Capacity and Stable Scheduling in Heterogeneous Wireless Networks
Stephen V. Hanly, Chunshan Liu, Phil Whiting

TL;DR
This paper defines the capacity of heterogeneous wireless networks as the maximum achievable download rate, showing it can be characterized by a linear program and determining the existence of stable schedulers based on this capacity.
Contribution
It introduces a linear programming framework to quantify HetNet capacity and establishes conditions for the existence of stable, ergodic schedulers based on this capacity.
Findings
Capacity is determined by a continuous linear program.
Stable schedulers exist if capacity is less than 1.
No stable scheduler exists if capacity exceeds 1.
Abstract
Heterogeneous wireless networks (HetNets) provide a means to increase network capacity by introducing small cells and adopting a layered architecture. HetNets allocate resources flexibly through time sharing and cell range expansion/contraction allowing a wide range of possible schedulers.

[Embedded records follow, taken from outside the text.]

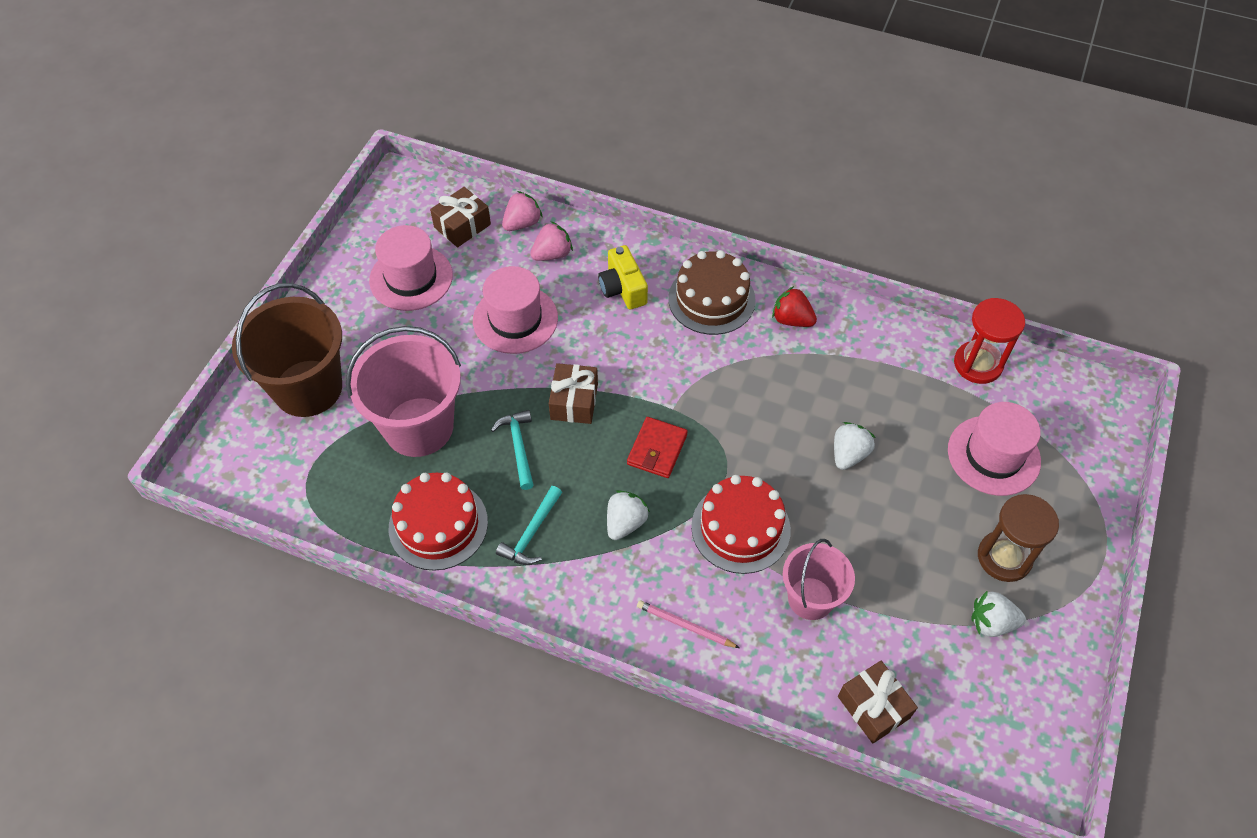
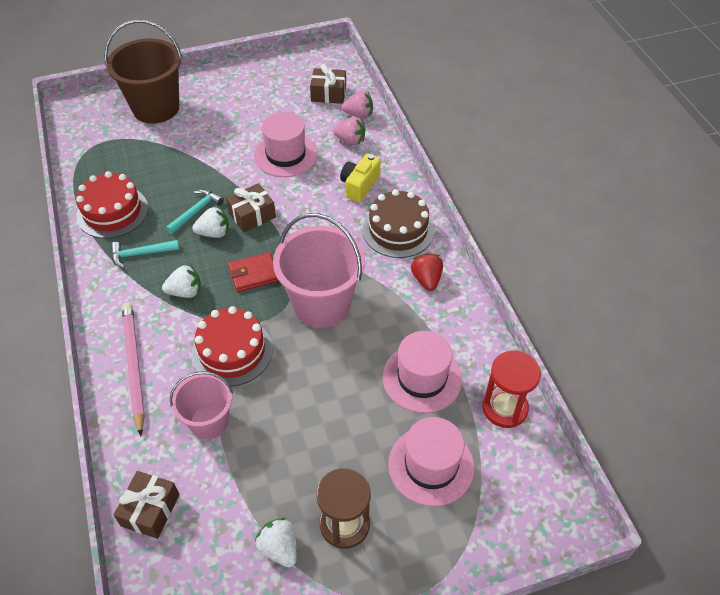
camera: 50 degrees right, 5 degrees down
(411, 278) = (269, 98): pink hat -> pink hat (422, 378)
(418, 427) = (171, 163): pink bucket -> pink bucket (321, 304)
(685, 625) = (134, 366): pink pencil -> pink pencil, size x1.81
(849, 454) = (346, 376): white strawberry -> white strawberry (214, 233)

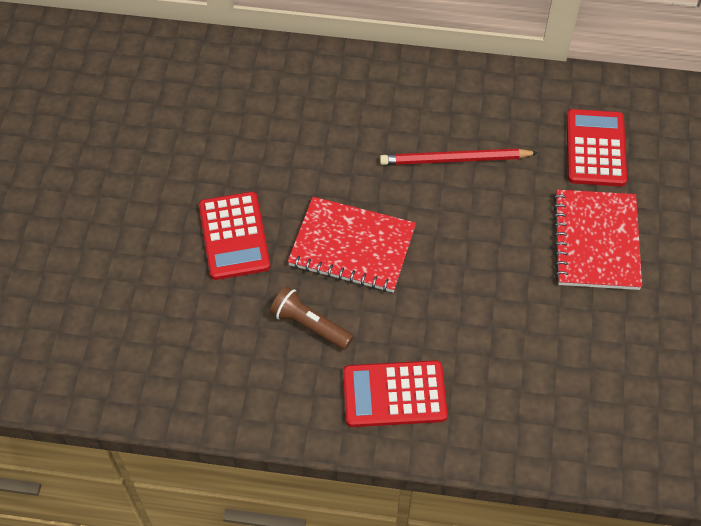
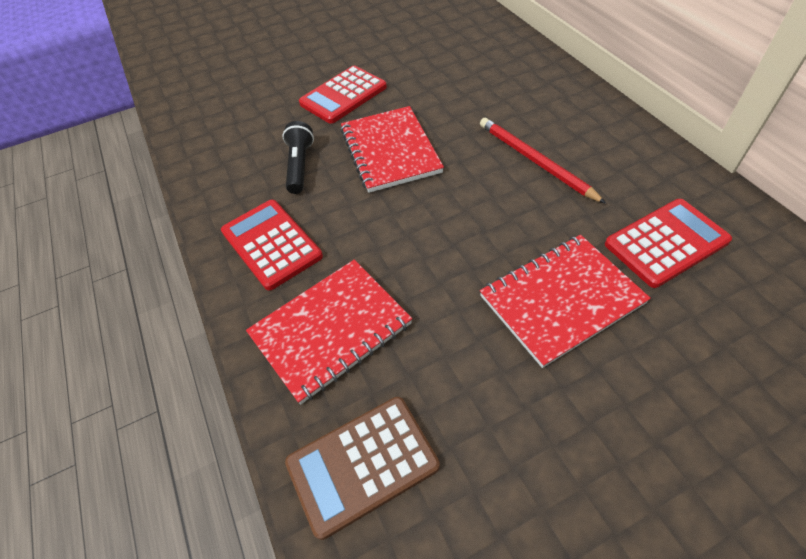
camera: 60 degrees right, 5 degrees down
(310, 325) = (300, 166): brown flashlight -> black flashlight
(518, 396) = (331, 330): none -> red notebook
(638, 432) = (362, 464): none -> brown calculator

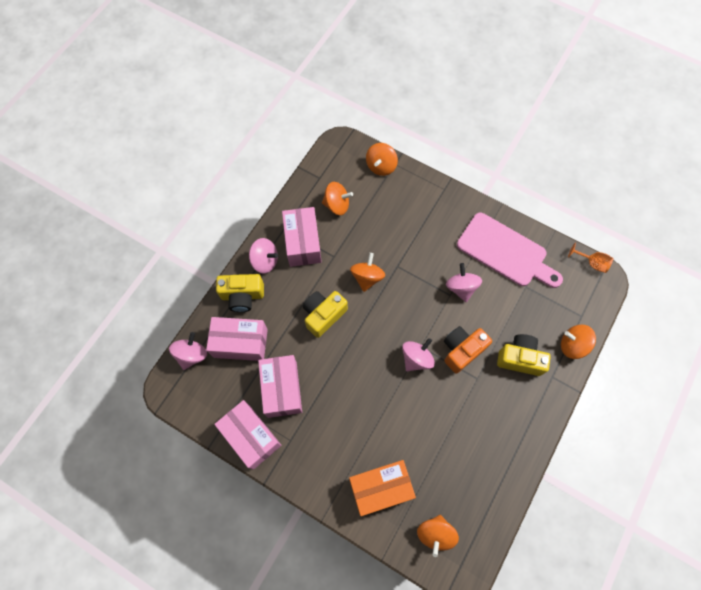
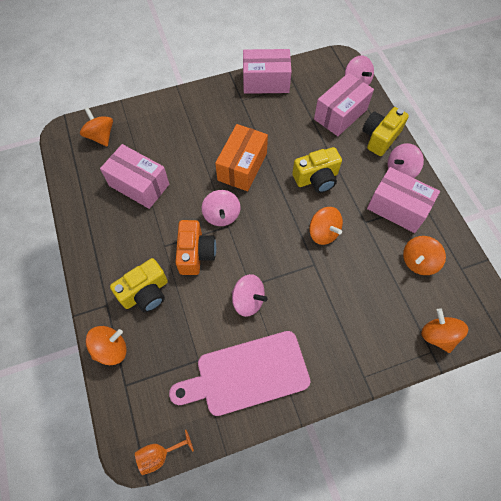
camera: 130 degrees right, 5 degrees down
(282, 389) = (282, 117): pink box -> pink box (139, 185)
(323, 315) = (316, 178): yellow camera -> yellow camera turned 75 degrees clockwise
(380, 487) = (160, 127): orange box -> orange box (242, 166)

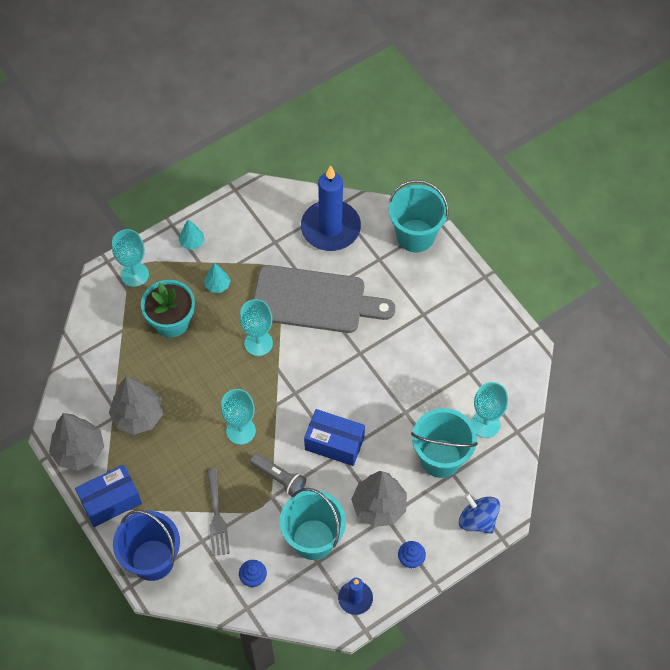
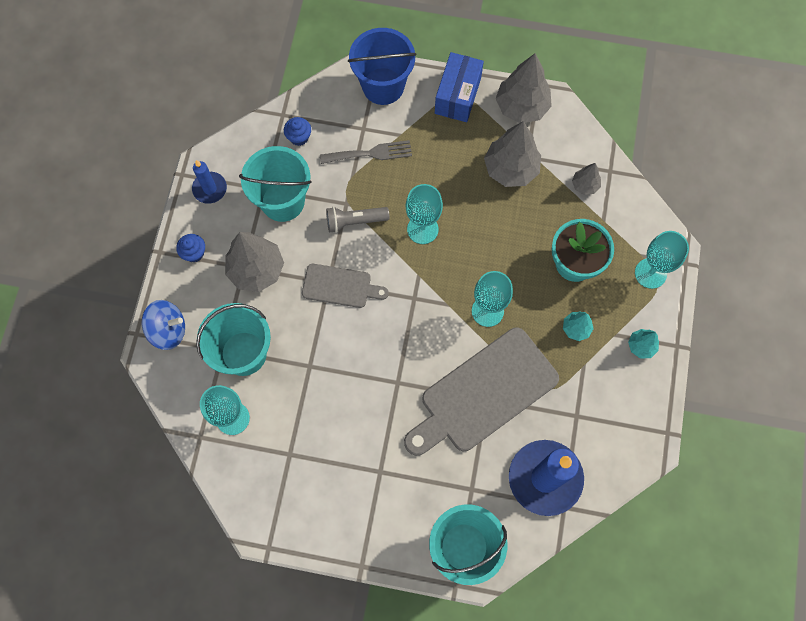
camera: 135 degrees right, 10 degrees up
(105, 361) = (585, 185): none -> grey tree
(217, 516) = (370, 153): grey fork -> grey fork turned 135 degrees clockwise
(334, 443) = (340, 286): blue box -> grey cutting board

In this paper we define the capacity of a HetNet down link in terms of the maximum number of downloads per second which can be achieved for a given offered traffic density. Given this definition we show that the capacity is determined via the solution to a continuous linear program (LP). If the solution is smaller than 1 then there is a scheduler such that the number of mobiles in the network has ergodic properties with finite mean waiting time. If the solution is greater than 1 then no such scheduler exists. The above results continue to hold if a more general class of schedulers is considered.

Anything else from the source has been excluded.